═══ Listed entries ═══
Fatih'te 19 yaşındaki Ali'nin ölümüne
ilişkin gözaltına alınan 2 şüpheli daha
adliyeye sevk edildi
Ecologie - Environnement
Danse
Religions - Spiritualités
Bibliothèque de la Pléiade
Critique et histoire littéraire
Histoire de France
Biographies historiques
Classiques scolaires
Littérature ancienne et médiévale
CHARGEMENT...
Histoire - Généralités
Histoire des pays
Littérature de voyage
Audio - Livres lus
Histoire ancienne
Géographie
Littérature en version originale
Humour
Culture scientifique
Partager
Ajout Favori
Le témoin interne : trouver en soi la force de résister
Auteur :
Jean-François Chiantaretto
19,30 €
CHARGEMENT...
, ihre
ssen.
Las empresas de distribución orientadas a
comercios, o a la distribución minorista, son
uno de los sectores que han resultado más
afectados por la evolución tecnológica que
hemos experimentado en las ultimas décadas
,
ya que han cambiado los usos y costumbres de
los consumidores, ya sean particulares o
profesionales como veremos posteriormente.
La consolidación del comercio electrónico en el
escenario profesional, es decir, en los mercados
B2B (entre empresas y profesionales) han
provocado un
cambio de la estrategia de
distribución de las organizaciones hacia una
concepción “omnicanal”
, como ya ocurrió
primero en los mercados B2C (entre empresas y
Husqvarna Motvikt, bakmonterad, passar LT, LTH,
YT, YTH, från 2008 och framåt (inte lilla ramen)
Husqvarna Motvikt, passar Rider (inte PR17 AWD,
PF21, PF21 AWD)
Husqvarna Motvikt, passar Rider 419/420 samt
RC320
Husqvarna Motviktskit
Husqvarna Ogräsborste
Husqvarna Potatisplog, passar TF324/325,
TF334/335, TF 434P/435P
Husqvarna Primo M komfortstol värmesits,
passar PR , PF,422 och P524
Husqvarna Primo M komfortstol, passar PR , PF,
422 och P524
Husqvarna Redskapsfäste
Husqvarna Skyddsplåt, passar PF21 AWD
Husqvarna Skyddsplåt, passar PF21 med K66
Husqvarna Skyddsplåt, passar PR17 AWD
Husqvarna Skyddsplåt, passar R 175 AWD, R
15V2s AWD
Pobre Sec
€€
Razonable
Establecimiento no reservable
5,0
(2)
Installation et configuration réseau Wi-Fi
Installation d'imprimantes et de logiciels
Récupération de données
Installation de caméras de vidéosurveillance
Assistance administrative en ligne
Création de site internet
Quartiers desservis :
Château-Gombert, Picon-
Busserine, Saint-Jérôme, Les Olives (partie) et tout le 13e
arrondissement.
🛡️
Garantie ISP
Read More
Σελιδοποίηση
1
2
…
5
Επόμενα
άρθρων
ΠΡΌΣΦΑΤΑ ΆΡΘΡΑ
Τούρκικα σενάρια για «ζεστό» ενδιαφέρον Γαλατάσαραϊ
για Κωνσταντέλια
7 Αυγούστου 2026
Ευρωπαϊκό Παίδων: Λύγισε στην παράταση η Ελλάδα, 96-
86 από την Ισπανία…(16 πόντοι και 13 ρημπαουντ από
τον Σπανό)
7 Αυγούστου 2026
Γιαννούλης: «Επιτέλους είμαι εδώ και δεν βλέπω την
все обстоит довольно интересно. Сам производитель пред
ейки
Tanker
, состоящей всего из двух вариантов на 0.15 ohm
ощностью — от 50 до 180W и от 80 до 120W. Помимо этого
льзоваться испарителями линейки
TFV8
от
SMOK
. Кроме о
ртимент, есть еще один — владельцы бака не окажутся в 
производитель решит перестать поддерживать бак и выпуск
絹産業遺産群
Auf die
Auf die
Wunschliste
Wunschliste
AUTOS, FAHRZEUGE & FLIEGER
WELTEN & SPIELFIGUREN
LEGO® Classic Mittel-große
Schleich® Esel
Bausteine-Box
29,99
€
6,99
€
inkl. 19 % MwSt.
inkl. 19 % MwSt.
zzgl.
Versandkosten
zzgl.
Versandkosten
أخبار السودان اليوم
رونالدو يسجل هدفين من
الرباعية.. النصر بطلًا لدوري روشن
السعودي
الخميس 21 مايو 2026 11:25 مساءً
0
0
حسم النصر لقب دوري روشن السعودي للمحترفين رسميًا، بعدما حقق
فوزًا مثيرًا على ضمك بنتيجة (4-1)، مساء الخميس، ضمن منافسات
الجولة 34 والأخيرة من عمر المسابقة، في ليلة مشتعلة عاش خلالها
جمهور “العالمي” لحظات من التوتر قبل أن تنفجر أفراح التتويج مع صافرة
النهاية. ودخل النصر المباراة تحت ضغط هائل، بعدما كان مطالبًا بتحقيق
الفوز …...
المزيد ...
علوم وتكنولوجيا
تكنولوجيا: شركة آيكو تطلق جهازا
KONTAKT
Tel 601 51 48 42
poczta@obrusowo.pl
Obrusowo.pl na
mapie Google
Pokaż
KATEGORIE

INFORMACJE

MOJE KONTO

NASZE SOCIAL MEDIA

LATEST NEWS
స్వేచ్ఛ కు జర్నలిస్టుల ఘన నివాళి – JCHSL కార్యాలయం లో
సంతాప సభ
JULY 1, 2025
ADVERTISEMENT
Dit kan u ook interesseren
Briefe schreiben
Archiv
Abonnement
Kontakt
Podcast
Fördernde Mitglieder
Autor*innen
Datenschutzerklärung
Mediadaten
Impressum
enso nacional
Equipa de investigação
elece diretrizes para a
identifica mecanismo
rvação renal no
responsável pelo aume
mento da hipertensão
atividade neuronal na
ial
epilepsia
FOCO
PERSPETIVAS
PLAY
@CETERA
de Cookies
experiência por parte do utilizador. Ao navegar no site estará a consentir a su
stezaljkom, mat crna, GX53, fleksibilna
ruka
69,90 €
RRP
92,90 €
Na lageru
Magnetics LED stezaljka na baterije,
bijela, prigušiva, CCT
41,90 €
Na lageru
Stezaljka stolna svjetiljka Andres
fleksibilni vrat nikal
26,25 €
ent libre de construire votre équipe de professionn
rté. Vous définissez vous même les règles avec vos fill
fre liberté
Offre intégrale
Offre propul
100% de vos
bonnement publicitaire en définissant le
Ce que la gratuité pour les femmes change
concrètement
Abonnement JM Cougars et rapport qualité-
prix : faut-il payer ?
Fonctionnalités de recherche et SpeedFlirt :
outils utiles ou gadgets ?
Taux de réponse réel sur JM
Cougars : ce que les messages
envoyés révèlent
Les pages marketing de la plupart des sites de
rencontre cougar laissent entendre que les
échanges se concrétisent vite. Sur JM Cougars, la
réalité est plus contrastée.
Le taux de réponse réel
═══
Instruction: Reproduce the text of every record above, line for line, with no changes.

Task solution:
Fatih'te 19 yaşındaki Ali'nin ölümüne
ilişkin gözaltına alınan 2 şüpheli daha
adliyeye sevk edildi
Ecologie - Environnement
Danse
Religions - Spiritualités
Bibliothèque de la Pléiade
Critique et histoire littéraire
Histoire de France
Biographies historiques
Classiques scolaires
Littérature ancienne et médiévale
CHARGEMENT...
Histoire - Généralités
Histoire des pays
Littérature de voyage
Audio - Livres lus
Histoire ancienne
Géographie
Littérature en version originale
Humour
Culture scientifique
Partager
Ajout Favori
Le témoin interne : trouver en soi la force de résister
Auteur :
Jean-François Chiantaretto
19,30 €
CHARGEMENT...
, ihre
ssen.
Las empresas de distribución orientadas a
comercios, o a la distribución minorista, son
uno de los sectores que han resultado más
afectados por la evolución tecnológica que
hemos experimentado en las ultimas décadas
,
ya que han cambiado los usos y costumbres de
los consumidores, ya sean particulares o
profesionales como veremos posteriormente.
La consolidación del comercio electrónico en el
escenario profesional, es decir, en los mercados
B2B (entre empresas y profesionales) han
provocado un
cambio de la estrategia de
distribución de las organizaciones hacia una
concepción “omnicanal”
, como ya ocurrió
primero en los mercados B2C (entre empresas y
Husqvarna Motvikt, bakmonterad, passar LT, LTH,
YT, YTH, från 2008 och framåt (inte lilla ramen)
Husqvarna Motvikt, passar Rider (inte PR17 AWD,
PF21, PF21 AWD)
Husqvarna Motvikt, passar Rider 419/420 samt
RC320
Husqvarna Motviktskit
Husqvarna Ogräsborste
Husqvarna Potatisplog, passar TF324/325,
TF334/335, TF 434P/435P
Husqvarna Primo M komfortstol värmesits,
passar PR , PF,422 och P524
Husqvarna Primo M komfortstol, passar PR , PF,
422 och P524
Husqvarna Redskapsfäste
Husqvarna Skyddsplåt, passar PF21 AWD
Husqvarna Skyddsplåt, passar PF21 med K66
Husqvarna Skyddsplåt, passar PR17 AWD
Husqvarna Skyddsplåt, passar R 175 AWD, R
15V2s AWD
Pobre Sec
€€
Razonable
Establecimiento no reservable
5,0
(2)
Installation et configuration réseau Wi-Fi
Installation d'imprimantes et de logiciels
Récupération de données
Installation de caméras de vidéosurveillance
Assistance administrative en ligne
Création de site internet
Quartiers desservis :
Château-Gombert, Picon-
Busserine, Saint-Jérôme, Les Olives (partie) et tout le 13e
arrondissement.
🛡️
Garantie ISP
Read More
Σελιδοποίηση
1
2
…
5
Επόμενα
άρθρων
ΠΡΌΣΦΑΤΑ ΆΡΘΡΑ
Τούρκικα σενάρια για «ζεστό» ενδιαφέρον Γαλατάσαραϊ
για Κωνσταντέλια
7 Αυγούστου 2026
Ευρωπαϊκό Παίδων: Λύγισε στην παράταση η Ελλάδα, 96-
86 από την Ισπανία…(16 πόντοι και 13 ρημπαουντ από
τον Σπανό)
7 Αυγούστου 2026
Γιαννούλης: «Επιτέλους είμαι εδώ και δεν βλέπω την
все обстоит довольно интересно. Сам производитель пред
ейки
Tanker
, состоящей всего из двух вариантов на 0.15 ohm
ощностью — от 50 до 180W и от 80 до 120W. Помимо этого
льзоваться испарителями линейки
TFV8
от
SMOK
. Кроме о
ртимент, есть еще один — владельцы бака не окажутся в 
производитель решит перестать поддерживать бак и выпуск
絹産業遺産群
Auf die
Auf die
Wunschliste
Wunschliste
AUTOS, FAHRZEUGE & FLIEGER
WELTEN & SPIELFIGUREN
LEGO® Classic Mittel-große
Schleich® Esel
Bausteine-Box
29,99
€
6,99
€
inkl. 19 % MwSt.
inkl. 19 % MwSt.
zzgl.
Versandkosten
zzgl.
Versandkosten
أخبار السودان اليوم
رونالدو يسجل هدفين من
الرباعية.. النصر بطلًا لدوري روشن
السعودي
الخميس 21 مايو 2026 11:25 مساءً
0
0
حسم النصر لقب دوري روشن السعودي للمحترفين رسميًا، بعدما حقق
فوزًا مثيرًا على ضمك بنتيجة (4-1)، مساء الخميس، ضمن منافسات
الجولة 34 والأخيرة من عمر المسابقة، في ليلة مشتعلة عاش خلالها
جمهور “العالمي” لحظات من التوتر قبل أن تنفجر أفراح التتويج مع صافرة
النهاية. ودخل النصر المباراة تحت ضغط هائل، بعدما كان مطالبًا بتحقيق
الفوز …...
المزيد ...
علوم وتكنولوجيا
تكنولوجيا: شركة آيكو تطلق جهازا
KONTAKT
Tel 601 51 48 42
poczta@obrusowo.pl
Obrusowo.pl na
mapie Google
Pokaż
KATEGORIE

INFORMACJE

MOJE KONTO

NASZE SOCIAL MEDIA

LATEST NEWS
స్వేచ్ఛ కు జర్నలిస్టుల ఘన నివాళి – JCHSL కార్యాలయం లో
సంతాప సభ
JULY 1, 2025
ADVERTISEMENT
Dit kan u ook interesseren
Briefe schreiben
Archiv
Abonnement
Kontakt
Podcast
Fördernde Mitglieder
Autor*innen
Datenschutzerklärung
Mediadaten
Impressum
enso nacional
Equipa de investigação
elece diretrizes para a
identifica mecanismo
rvação renal no
responsável pelo aume
mento da hipertensão
atividade neuronal na
ial
epilepsia
FOCO
PERSPETIVAS
PLAY
@CETERA
de Cookies
experiência por parte do utilizador. Ao navegar no site estará a consentir a su
stezaljkom, mat crna, GX53, fleksibilna
ruka
69,90 €
RRP
92,90 €
Na lageru
Magnetics LED stezaljka na baterije,
bijela, prigušiva, CCT
41,90 €
Na lageru
Stezaljka stolna svjetiljka Andres
fleksibilni vrat nikal
26,25 €
ent libre de construire votre équipe de professionn
rté. Vous définissez vous même les règles avec vos fill
fre liberté
Offre intégrale
Offre propul
100% de vos
bonnement publicitaire en définissant le
Ce que la gratuité pour les femmes change
concrètement
Abonnement JM Cougars et rapport qualité-
prix : faut-il payer ?
Fonctionnalités de recherche et SpeedFlirt :
outils utiles ou gadgets ?
Taux de réponse réel sur JM
Cougars : ce que les messages
envoyés révèlent
Les pages marketing de la plupart des sites de
rencontre cougar laissent entendre que les
échanges se concrétisent vite. Sur JM Cougars, la
réalité est plus contrastée.
Le taux de réponse réel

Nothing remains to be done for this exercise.